__EXERCISE DESCRIPTION__: An exact transcription of all the records below is required, without any images.

__INPUT DATA__:

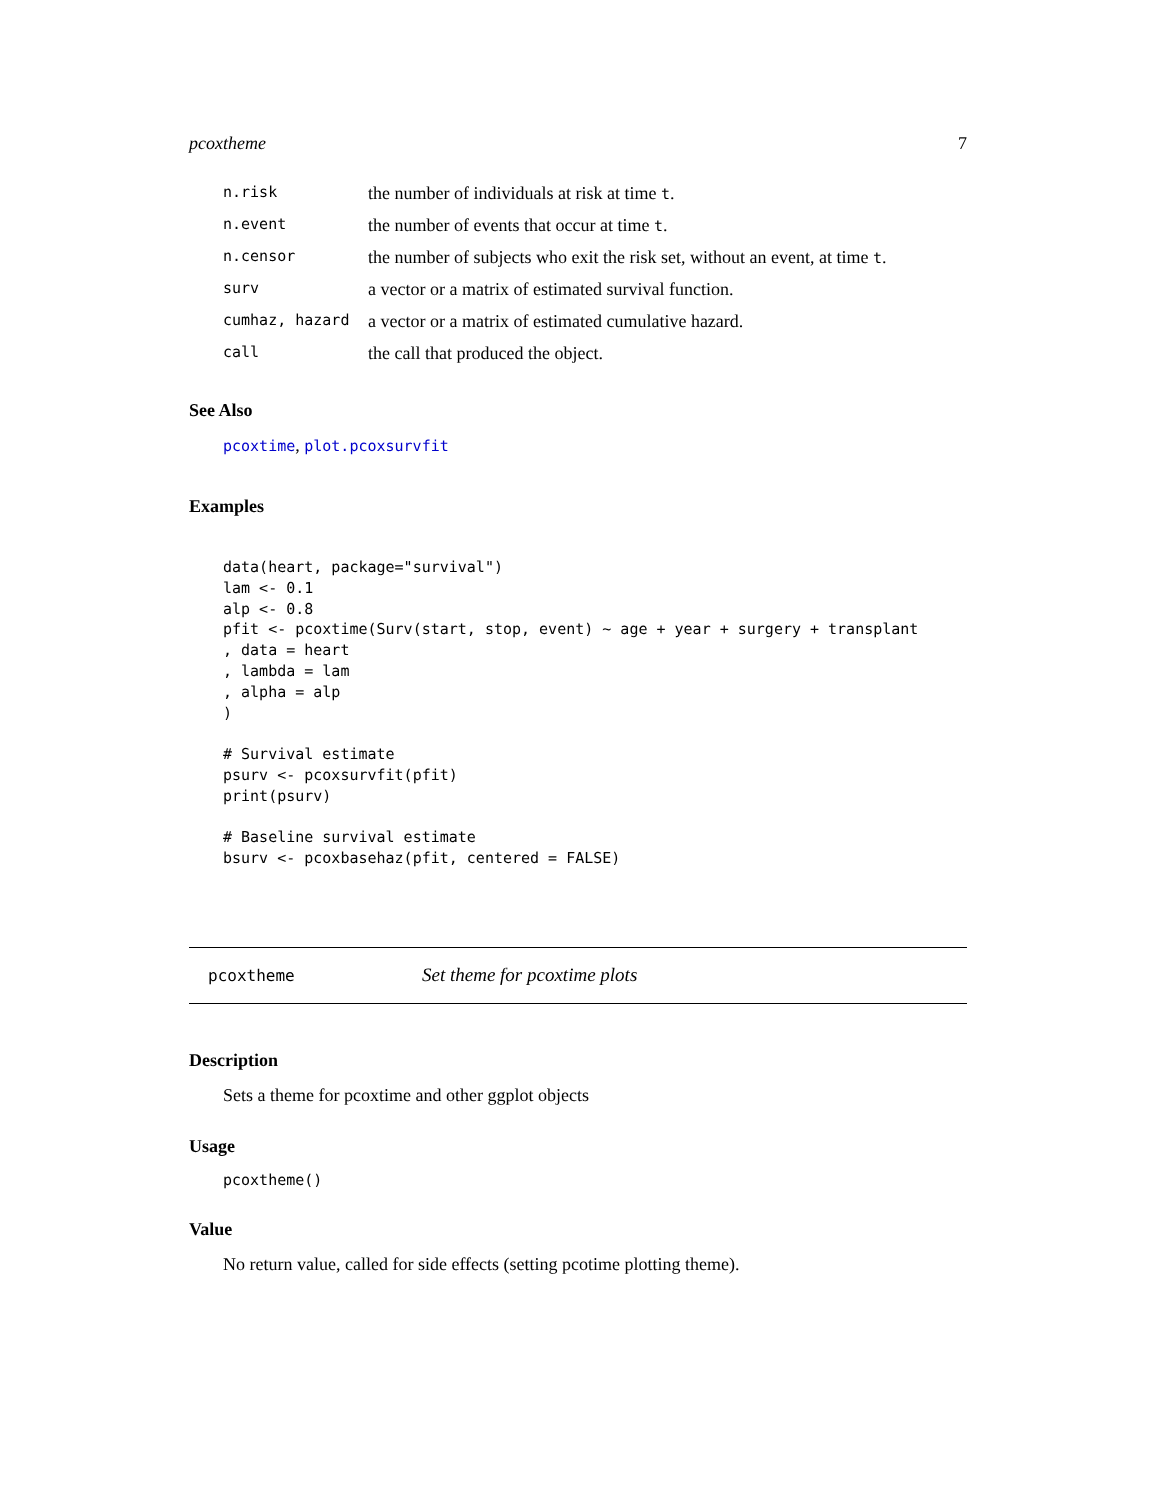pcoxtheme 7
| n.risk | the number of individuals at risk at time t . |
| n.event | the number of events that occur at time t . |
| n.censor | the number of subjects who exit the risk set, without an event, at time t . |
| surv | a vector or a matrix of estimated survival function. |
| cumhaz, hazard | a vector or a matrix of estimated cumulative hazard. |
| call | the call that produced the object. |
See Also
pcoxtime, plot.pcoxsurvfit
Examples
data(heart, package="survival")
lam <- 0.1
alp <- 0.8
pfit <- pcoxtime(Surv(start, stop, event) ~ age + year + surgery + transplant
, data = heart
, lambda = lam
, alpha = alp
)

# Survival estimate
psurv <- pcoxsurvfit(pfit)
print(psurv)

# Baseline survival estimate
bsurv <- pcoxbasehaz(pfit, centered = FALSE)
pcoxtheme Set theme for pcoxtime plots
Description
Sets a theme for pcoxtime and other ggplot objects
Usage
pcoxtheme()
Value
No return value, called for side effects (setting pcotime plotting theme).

__THE COMPLETED TASK__:
pcoxtheme 7
| n.risk | the number of individuals at risk at time t . |
| n.event | the number of events that occur at time t . |
| n.censor | the number of subjects who exit the risk set, without an event, at time t . |
| surv | a vector or a matrix of estimated survival function. |
| cumhaz, hazard | a vector or a matrix of estimated cumulative hazard. |
| call | the call that produced the object. |
See Also
pcoxtime, plot.pcoxsurvfit
Examples
data(heart, package="survival")
lam <- 0.1
alp <- 0.8
pfit <- pcoxtime(Surv(start, stop, event) ~ age + year + surgery + transplant
, data = heart
, lambda = lam
, alpha = alp
)

# Survival estimate
psurv <- pcoxsurvfit(pfit)
print(psurv)

# Baseline survival estimate
bsurv <- pcoxbasehaz(pfit, centered = FALSE)
pcoxtheme Set theme for pcoxtime plots
Description
Sets a theme for pcoxtime and other ggplot objects
Usage
pcoxtheme()
Value
No return value, called for side effects (setting pcotime plotting theme).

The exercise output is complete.